▸ Stored data:
********
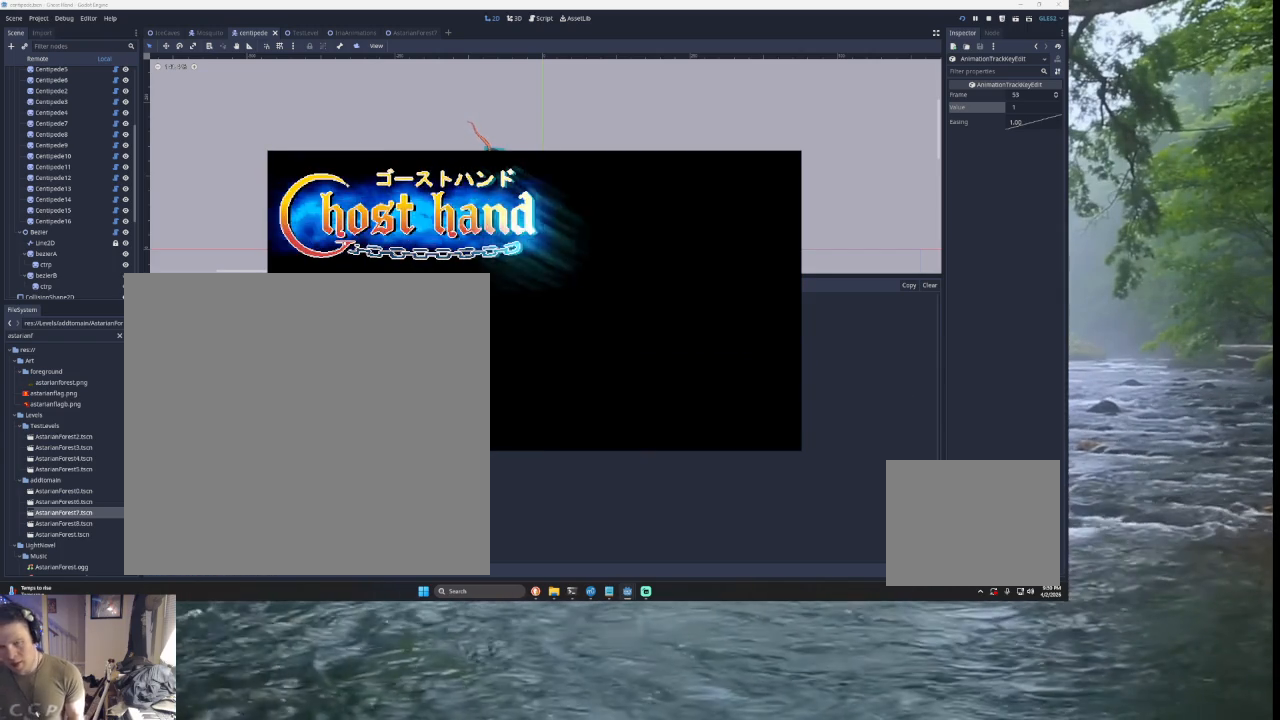
Gameplay with a controller (PlayStation layout); each line is a JSON object with the inputs held at the frame after it. "events" lists button and stick changes between this image and that frame as [ms after this image, input, new state], when the widget could be followed in between. Not read: L2.
{"buttons": ["L1"], "left_stick": "center", "right_stick": "center", "events": [[267, "L1", "down"], [300, "R2", "down"], [500, "R2", "up"]]}
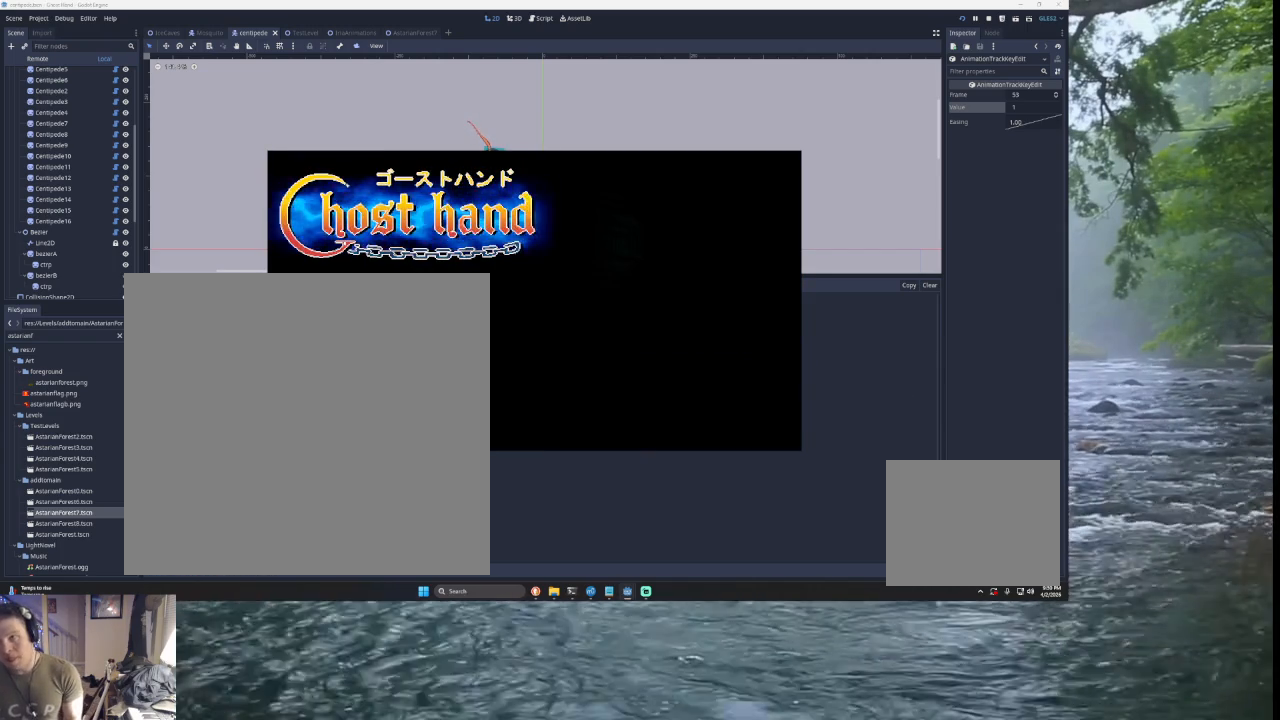
{"buttons": [], "left_stick": "center", "right_stick": "center", "events": [[33, "L1", "up"], [200, "SQUARE", "down"], [367, "SQUARE", "up"]]}
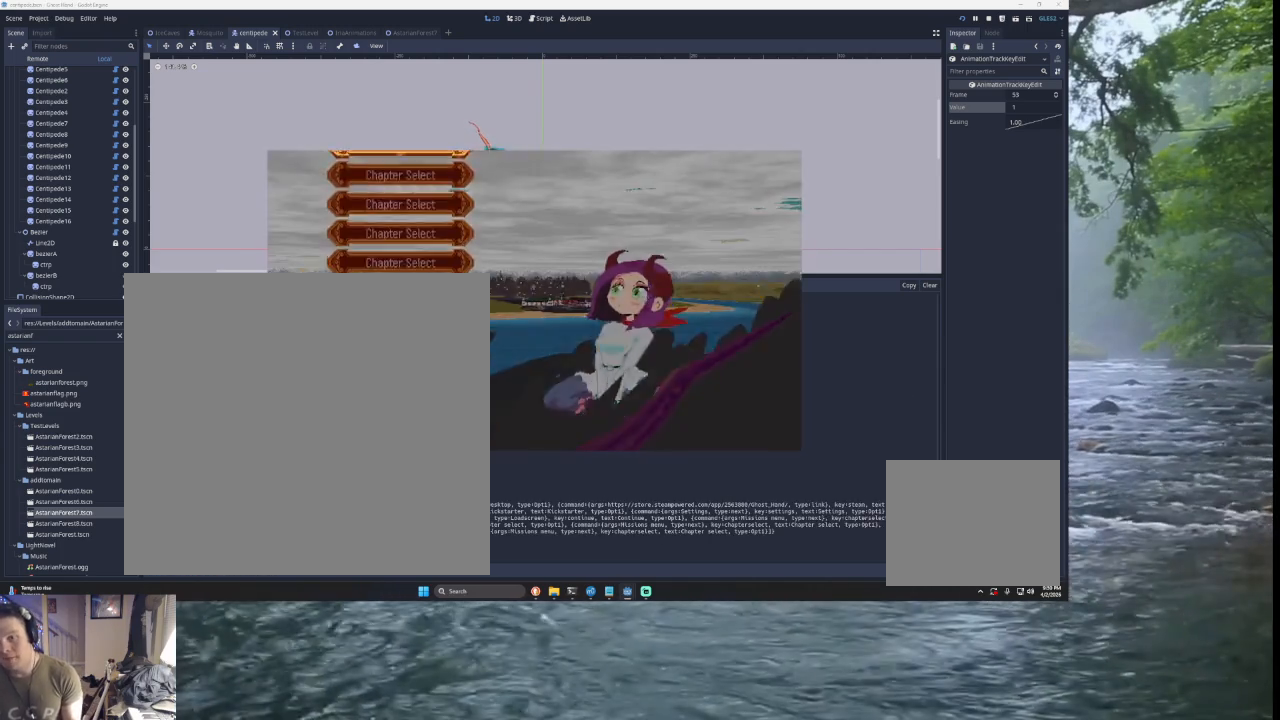
{"buttons": [], "left_stick": "center", "right_stick": "center", "events": [[133, "left_stick", "down"], [233, "left_stick", "center"], [300, "left_stick", "down"], [400, "left_stick", "center"]]}
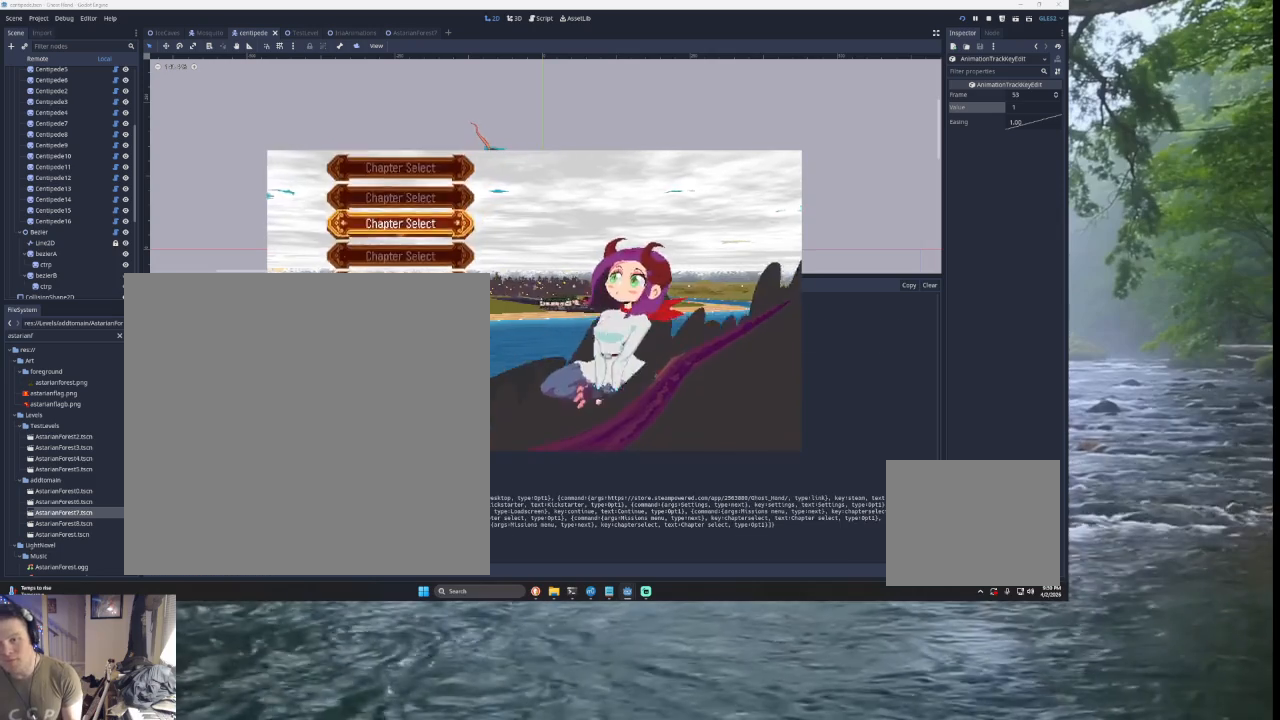
{"buttons": [], "left_stick": "center", "right_stick": "center", "events": [[33, "SQUARE", "down"], [33, "left_stick", "down"], [100, "left_stick", "center"], [133, "SQUARE", "up"], [367, "left_stick", "down"], [433, "left_stick", "center"]]}
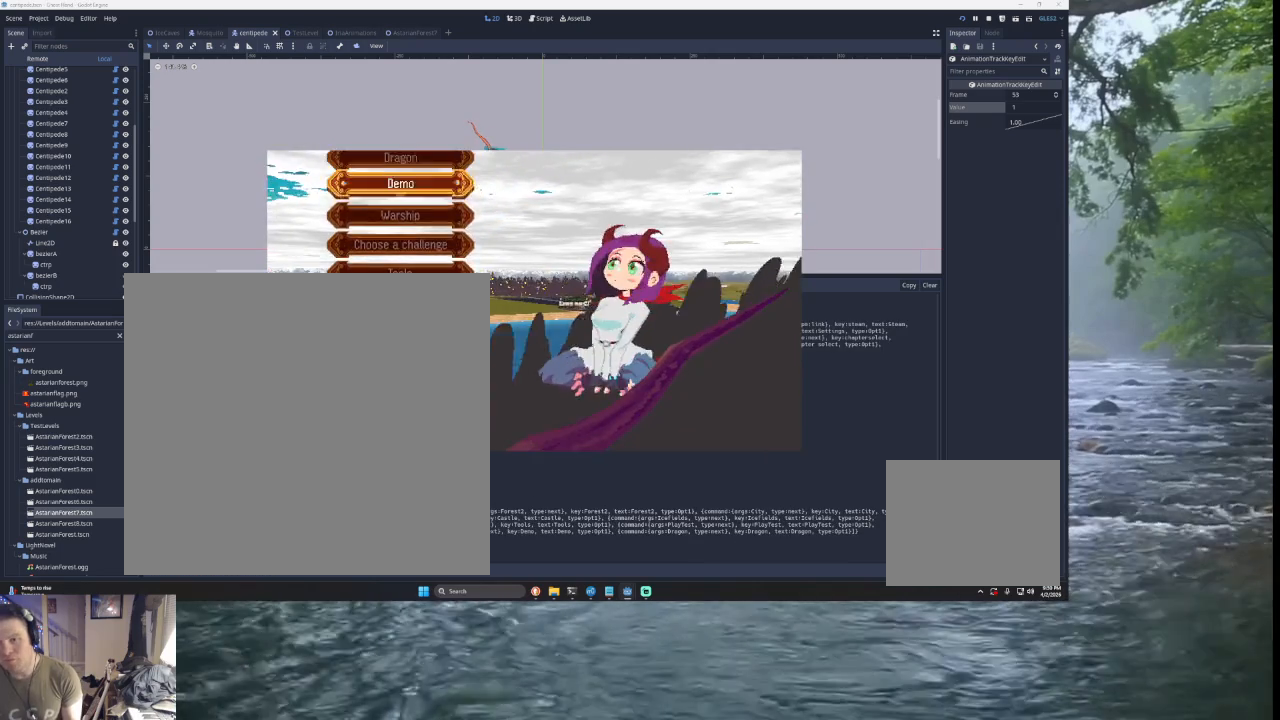
{"buttons": [], "left_stick": "center", "right_stick": "center", "events": [[33, "left_stick", "down"], [133, "left_stick", "center"], [200, "left_stick", "down"], [300, "left_stick", "center"], [367, "left_stick", "down"], [500, "left_stick", "center"]]}
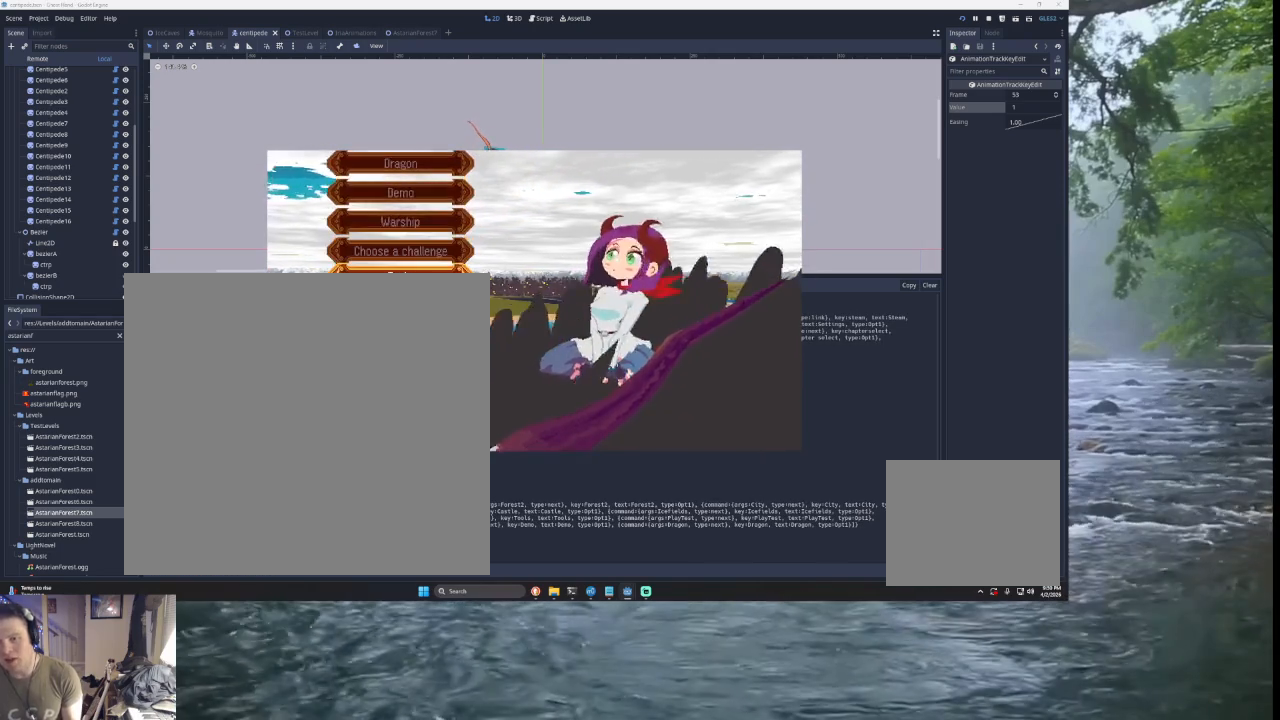
{"buttons": [], "left_stick": "center", "right_stick": "center", "events": []}
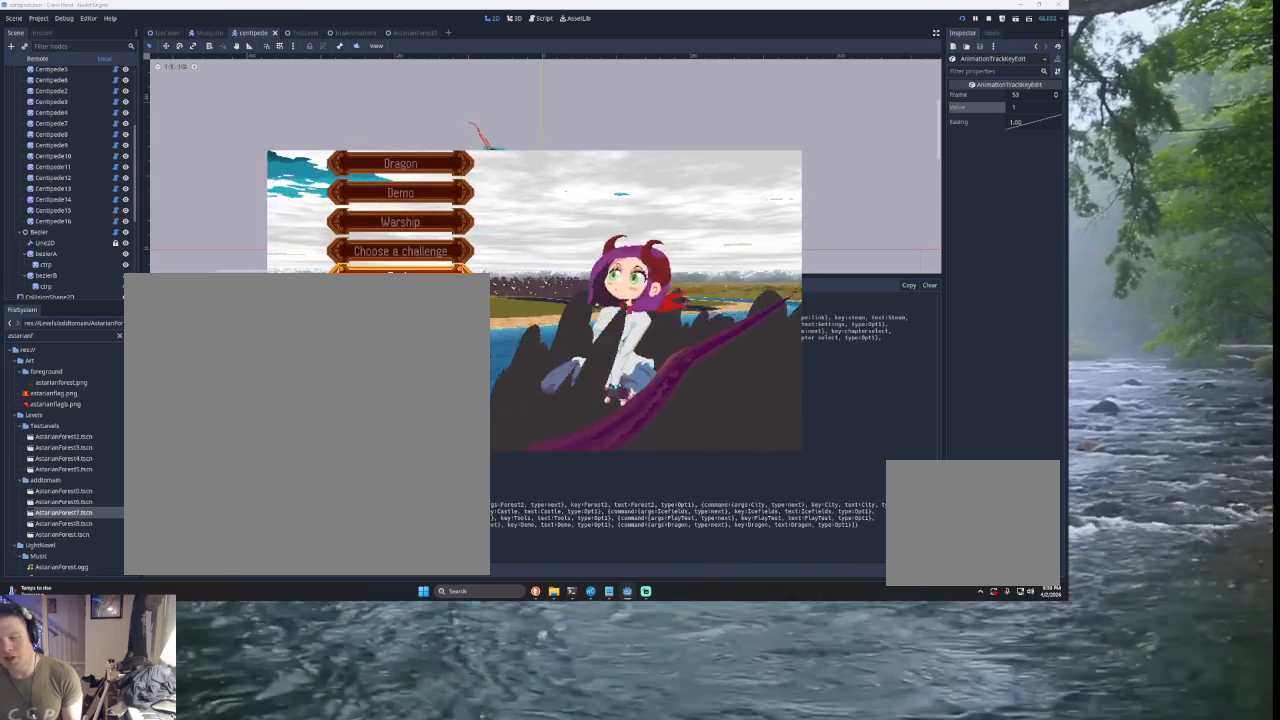
{"buttons": [], "left_stick": "down", "right_stick": "center", "events": [[200, "left_stick", "up"], [333, "left_stick", "center"], [500, "left_stick", "down"]]}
********
Print the records again exactly, without the pictures.

Gameplay with a controller (PlayStation layout); each line is a JSON object with the inputs held at the frame after it. "events" lists button and stick changes between this image and that frame as [ms after this image, input, new state], when the widget could be followed in between. Not read: L2.
{"buttons": ["L1"], "left_stick": "center", "right_stick": "center", "events": [[267, "L1", "down"], [300, "R2", "down"], [500, "R2", "up"]]}
{"buttons": [], "left_stick": "center", "right_stick": "center", "events": [[33, "L1", "up"], [200, "SQUARE", "down"], [367, "SQUARE", "up"]]}
{"buttons": [], "left_stick": "center", "right_stick": "center", "events": [[133, "left_stick", "down"], [233, "left_stick", "center"], [300, "left_stick", "down"], [400, "left_stick", "center"]]}
{"buttons": [], "left_stick": "center", "right_stick": "center", "events": [[33, "SQUARE", "down"], [33, "left_stick", "down"], [100, "left_stick", "center"], [133, "SQUARE", "up"], [367, "left_stick", "down"], [433, "left_stick", "center"]]}
{"buttons": [], "left_stick": "center", "right_stick": "center", "events": [[33, "left_stick", "down"], [133, "left_stick", "center"], [200, "left_stick", "down"], [300, "left_stick", "center"], [367, "left_stick", "down"], [500, "left_stick", "center"]]}
{"buttons": [], "left_stick": "center", "right_stick": "center", "events": []}
{"buttons": [], "left_stick": "down", "right_stick": "center", "events": [[200, "left_stick", "up"], [333, "left_stick", "center"], [500, "left_stick", "down"]]}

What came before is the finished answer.